I agree with the part that one quantity cannot be measured without changing the other, but it should not be regarded as a fundamental property.

15. Jun 12, 2010

### bapowell

So then what's the wavelength of a pulse? A pulse is not wave-like...how does one ascribe a wavelength to it?

I disagree with this. The energy of a standing wave is distributed across the rope -- it is not localized at any time.

16. Jun 12, 2010

### friendkey

Aren't you beginning with "not a measurement problem" and ending with "spreads in the measurements of..." statement?

17. Jun 12, 2010

### friendkey

On the contrary, transverse pulse on a rope is either a "half wave" or a "wave". There is a significant amount of displacement attached to each point on rope which changes with time.

Some images might help with a little recall of elementary physics.
http://www.tutorvista.com/content/physics/physics-iii/waves/transverse-and-longitudinal-waves.php

Agreed with your disagreement. Total energy of a standing wave can never be localized, but that really doesn't mean I cannot calculate the energy attached to Simple Harmonic Motion of any point on rope at any given instant.

18. Jun 12, 2010

### bapowell

What's the wavelength of a delta function moving down a rope? Thanks for the elementary physics refresher...I really needed that.

Of course you can calculate the energy density at any point at any instant. But the point of this example is that position of a particle cannot be local so long as the function which is describing it has a well-defined wavelength (wavefunction) (ie the energy of the simple harmonic oscillator is never fully localized). That's all. It's a fundamental duality that has nothing to do with measurement.

19. Jun 13, 2010

### friendkey

Do we really need to limit our understanding of HUP in "Delta Potential Well" and Schrodinger Equation? To explain this with our example, we should learn to generate one delta function on a rope first. (Please read next lines before getting upset!)

Please do not get upset. I humbly apologize if you found my words offending. If I will not question, argue or quote references, it will become a religion instead of science. It is a fairly onesided debate where HUP and hence you are right, whereas I am trying to clear my doubts. You are maestro, I am discipulo.
Makes sense with that duality. If rope is straight (Particle nature), there is no uncertainty. "In Comparison", when the rope is carrying "any" wave(Wave nature), there is uncertainty as it could be anywhere within the amplitude and energy distributes itself all over it.

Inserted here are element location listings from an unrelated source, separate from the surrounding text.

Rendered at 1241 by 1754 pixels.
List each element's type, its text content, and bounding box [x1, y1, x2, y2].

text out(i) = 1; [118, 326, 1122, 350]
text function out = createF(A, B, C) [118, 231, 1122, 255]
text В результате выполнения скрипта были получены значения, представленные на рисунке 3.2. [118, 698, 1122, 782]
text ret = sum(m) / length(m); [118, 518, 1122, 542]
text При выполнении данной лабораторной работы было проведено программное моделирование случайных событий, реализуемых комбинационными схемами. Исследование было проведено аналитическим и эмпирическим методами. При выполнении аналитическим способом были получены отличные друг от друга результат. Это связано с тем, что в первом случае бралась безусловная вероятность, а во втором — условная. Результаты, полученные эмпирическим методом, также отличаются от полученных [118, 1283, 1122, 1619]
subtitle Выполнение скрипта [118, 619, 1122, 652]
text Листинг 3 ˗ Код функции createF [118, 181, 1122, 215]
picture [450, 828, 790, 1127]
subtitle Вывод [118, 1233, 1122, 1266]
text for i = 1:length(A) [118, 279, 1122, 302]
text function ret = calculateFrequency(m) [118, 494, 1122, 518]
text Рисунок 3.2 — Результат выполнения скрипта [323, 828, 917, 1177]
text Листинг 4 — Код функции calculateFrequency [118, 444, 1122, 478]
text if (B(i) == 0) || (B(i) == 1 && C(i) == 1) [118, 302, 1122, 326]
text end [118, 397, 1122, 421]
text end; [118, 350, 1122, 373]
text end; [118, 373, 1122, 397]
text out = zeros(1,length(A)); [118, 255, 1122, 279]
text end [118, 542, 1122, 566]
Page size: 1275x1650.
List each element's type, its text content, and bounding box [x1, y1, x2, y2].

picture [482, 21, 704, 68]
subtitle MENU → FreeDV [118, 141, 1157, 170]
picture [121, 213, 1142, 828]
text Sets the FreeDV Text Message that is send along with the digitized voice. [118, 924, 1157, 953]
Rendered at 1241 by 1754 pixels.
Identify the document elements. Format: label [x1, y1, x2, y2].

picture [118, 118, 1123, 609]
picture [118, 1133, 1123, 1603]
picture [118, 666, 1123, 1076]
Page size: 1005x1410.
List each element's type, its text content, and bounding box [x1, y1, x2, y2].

But that stays very fulcrumed around words "in comparison", isn't it? Even if I cannot observe the energy being localized, I know that it is in that one rope and not in space around it, and the rope changes its position.

Is HUP about consequence of introducing dual nature and nothing more?

Pardon me for being a stubborn learner! Thank you for your responses.

20. Jun 13, 2010

### bapowell

Who said anything about delta function potential wells? I'm talking about a pulsed disturbance traveling down a rope as an analogy for the wave function of a particle with a perfectly known position. Such a disturbance does not have a wavelength -- it's a localized form. Therefore, the analogy says that the wave function of a particle with well defined position has no well defined wavelength -- ie has no well defined momentum.

I think you misunderstand the analogy. A straight rope is not meant to represent a particle. In fact, we can do away with the rope all together. A localized particle has a delta function-like wavefunction in the position representation. The Fourier transform brings us to the momentum representation -- it is a constant function in momentum space -- ie has no well defined momentum. The converse is also true -- a particle with well-defined momentum is a delta function in momentum space, and is a constant in position space. The rope is simply a vehicle for making this more tangible and pedagogical -- I read it in an undergrad quantum mechanics text book.

The 'dual nature' is a fundamental property of Fourier transforms, and so, it's built into the formalism even before we start talking about physics! I guess the devil is in the interpretation. The trouble is in understanding the physics behind the fact that quantum wave functions have this property -- some point towards measurement, some suggest it's fundamental to the nature of things.